Sulawesi Utara
Menuju Sulut Maju, Sejahtera dan Berkelanjutan

Sumpah Pemuda

2 Tokoh Penting Sumpah Pemuda yang Dieksekusi Karena Dianggap Pemberontak, PKI & Darul Islam

Amir Syarifuddin Harahap atau Amir Sjarifoeddin Harahap (ejaan Ophuisjen) lahir di Medan pada 27 Mei 1907.

Editor: Rizali Posumah
NET/Kolase
sekarmadji maridjan kartosoewirjo dan Amir Syarifuddin Harahap 

TRIBUNMANADO.CO.ID - Peristiwa Sumpah pemuda diperingati tiap tanggal 28 Oktober di Indonesia. 

Peristiwa ini terjadi pada tahun 1928. Kala itu para wakil pemuda dari berbagai latar belakang ideologi politik, ras, suku dan agama mengucap janji Satu Tanah Air, Satu Bangsa, dan Satu Bahasa, yakni Indonesia. 

Ada 13 tokoh penting dalam pembacaan teks sumpah pemuda ini. Mereka adalah Seonario, J. Leimena, Soegondo Djojopoespito, Djoko Marsaid, M.Yamin, Amir Syarifuddin Harahap, W.R. Supratman, S. Mangoensarkoro, Kartosoewirjo, Kasman Singodimedjo, Mohammad Roem, A.K. Gani, dan Sie Kong Liong.

Di antara mereka ada 2 tokoh yang dikemudian hari berseberangan dengan pemerintah Republik Indonesia hingga dianggap pemberontak dan dihukum eksekusi mati. Mereka adalah Amir Syarifuddin Harahap dan Kartosoewirjo. 

Bagaimana sepak kedua tokoh bangsa ini? Berikut ulasannya.

Amir Syarifuddin Harahap

Amir Syarifuddin Harahap atau Amir Sjarifoeddin Harahap (ejaan Ophuisjen) lahir di Medan pada 27 Mei 1907.

Amir Syarifuddin bersekolah di Europeesche Lagere School (ELS) Medan dan dikenal sebagai siswa yang cerdas dan brilian.

Namun pendidikan Amir di ELS hanya sampai kelas dua karena ayahnya pindah kerja ke Tapanuli.

Amir kemudian melanjutkan pendidikan di Sibolga dan selesai pada 1921.

## DATA

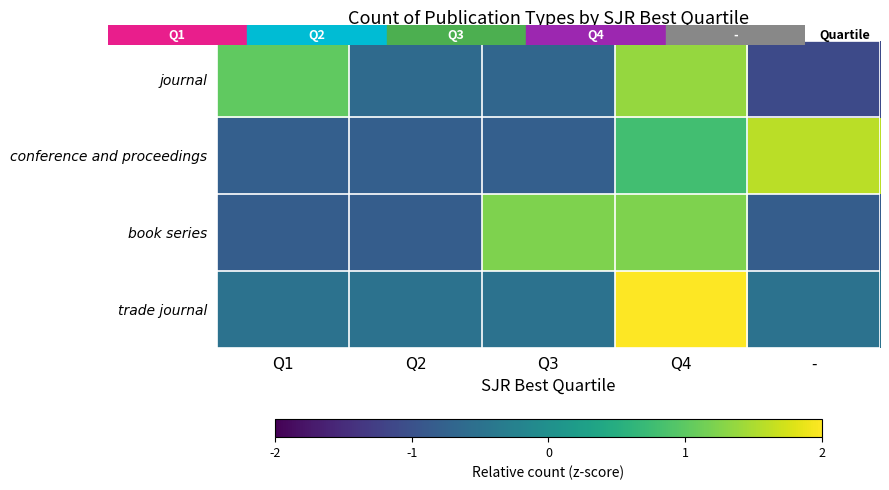

What is the spread (max minus min) of values at Q4?

1.2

## DAFTAR TUGAS
1. Menurut kutipan, mengapa pendidikan Amir Syarifuddin Harahap di ELS hanya sampai kelas dua?
2. Ringkaslah kutipan dalam dua kalimat.
3. Sambung kutipan tentang tokoh Sumpah Pemuda mulai dari titik terakhirnya.
Bahan tersebut berdiri sendiri dan terpisah dari kutipan.

## JAWABAN PER TUGAS
1. Karena ayahnya pindah kerja ke Tapanuli.

2. Sumpah Pemuda, yang diperingati setiap 28 Oktober, terjadi pada 1928 ketika wakil pemuda dari beragam latar belakang berikrar Satu Tanah Air, Satu Bangsa, dan Satu Bahasa, yakni Indonesia. Dari 13 tokoh pentingnya, Amir Syarifuddin Harahap dan Kartosoewirjo kemudian berseberangan dengan pemerintah, dianggap pemberontak, dan dieksekusi mati, dan Amir, yang lahir di Medan pada 27 Mei 1907, bersekolah di ELS Medan lalu melanjutkan pendidikan di Sibolga hingga selesai pada 1921.

3.
Sutan Gunung Mulia, sepupu Amir menyarankan untuk melanjutkan pendidikan di Belanda.

Pada tahun yang sama, Amir mengambil studi hukum di Gymnasium Harleem dan lulus pada 1927.

Amir Syarifuddin bersama Perkumpulan Amicitia Juncti di Haarlem, Belanda (Koleksi KITLV (CC By)
Di Belanda, Amir berteman dekat dengan Ferdinand.

Melalui Ferdinand, Amir mulai tertarik dengan pemikiran Kristen.

Amir dibaptis di Batavia pada 1931.

Selain itu, Amir juga tertarik pada pemikiran Maximillien Robespierre dan Comte de Mirabeau.

Amir aktif mengikuti Perkoempoelan Hindia (kemudian berubah nama menjadi Perhimpoenan Indonesia) selama menjadi mahasiswa di Belanda.

Amir Syarifuddin kembali ke Indonesia pada 1927 karena faktor ekonomi keluarga yang terpuruk setelah ayahnya berhenti bekerja.

Saat diselenggarakannya Kongres Pemuda pada tahun 1928 Amir Sjarifuddin turut ambil bagian.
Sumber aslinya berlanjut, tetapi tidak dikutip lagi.